Quoted passage: Begin

Again, the DHO certainly had "some evidence" upon which to base a finding guilt. The medical records produced at the hearing revealed that by September 7, 2008, there was no medical authorization for Novak to take any kind of medication which would have resulted in a positive drug reading from a urine test. Thus, Novak's secret possession and ingestion of a substance in September of 2008, after the authorization for the medication expired, constituted a violation of BOP Code 112. Finally, as Harrell Watts noted when he denied Novak's BP-11 appeal, there was no evidence to corroborate Novak's claim that the medication which he had been prescribed months earlier was the source of the positive drug test.
3. Sanctions were Not Excessive
Novak contends that the sanctions were excessive. This argument lacks merit. Despite the fact that penalty imposed — the loss of 41 days of GCT — was most severe, the sanctions imposed are clearly authorized by Table 3 of the "Prohibited Acts and Disciplinary Severity Scale" set forth in 28 C.F.R. § 541.13.

Quoted passage: End

• Questions to answer:
(a) Update the Novak disciplinary passage between "3. Sanctions were" and "C.F.R. § 541.13.", inclusive, replacing "penalty" with "punishment".
(b) According to the Novak disciplinary passage, what did Novak lose as the penalty imposed?
(c) Continue the Novak disciplinary passage after its final sentence.
The rows below the Novak disciplinary passage come from a separate source.

Data shown: Begin

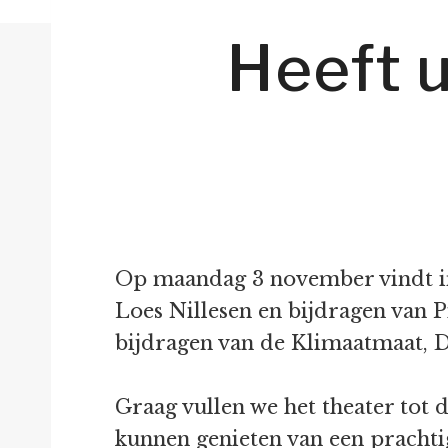
Heeft u
Op maandag 3 november vindt in T
Loes Nillesen en bijdragen van P
bijdragen van de Klimaatmaat, D
Graag vullen we het theater tot
kunnen genieten van een prachti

Data shown: End

• Outputs by task:
(a)
3. Sanctions were Not Excessive
Novak contends that the sanctions were excessive. This argument lacks merit. Despite the fact that punishment imposed — the loss of 41 days of GCT — was most severe, the sanctions imposed are clearly authorized by Table 3 of the "Prohibited Acts and Disciplinary Severity Scale" set forth in 28 C.F.R. § 541.13.

(b) 41 days of GCT.

(c)
Forfeiture or withholding of good-time credit is an authorized sanction for certain disciplinary violations. 28 C.F.R. § 541.13. Pursuant to section 541.13, the following are available for disciplining an inmate who violates the rule against narcotics use: (1) recommendation of a parole date rescission or retardation; (2) forfeiture of up to 100% of earned statutory good-time credit; (3) termination or disallowance of extra good-time credit available for the year; (4) recommendation of a disciplinary transfer; (5) disciplinary segregation for up to 60 days; (6) monetary restitution; (7) withholding of statutory good-time credit; and (8) loss of privileges. 28 C.F.R. § 541.13(a)(1) (f).
SUMMARY
Petitioner Novak's disciplinary conviction for the Code 112 offense was supported by "some" evidence as required by Superintendent v. Hill. Novak has not established that the DHO violated his Fifth Amendment right to due process of law. Novak's conviction and loss of 41 days of GTC will stand and the § 2241 petition will be dismissed with prejudice.CONCLUSION
Accordingly, IT IS ORDERED as follows:
(1) Petitioner Chris Novak's Fifth Amendment due process claims stemming from his conviction for violating BOP Code No. 112, "Use of Any Narcotic, Marijuana, Drugs, or Related Paraphernalia not Prescribed for the Individual," are DISMISSED WITH PREJUDICE.
(2) Petitioner Chris Novak's petition for Writ of Habeas Corpus [Record No. 2] is DENIED.
(3) Judgment shall be entered contemporaneously with this Memorandum Opinion and Order in favor of the named respondent.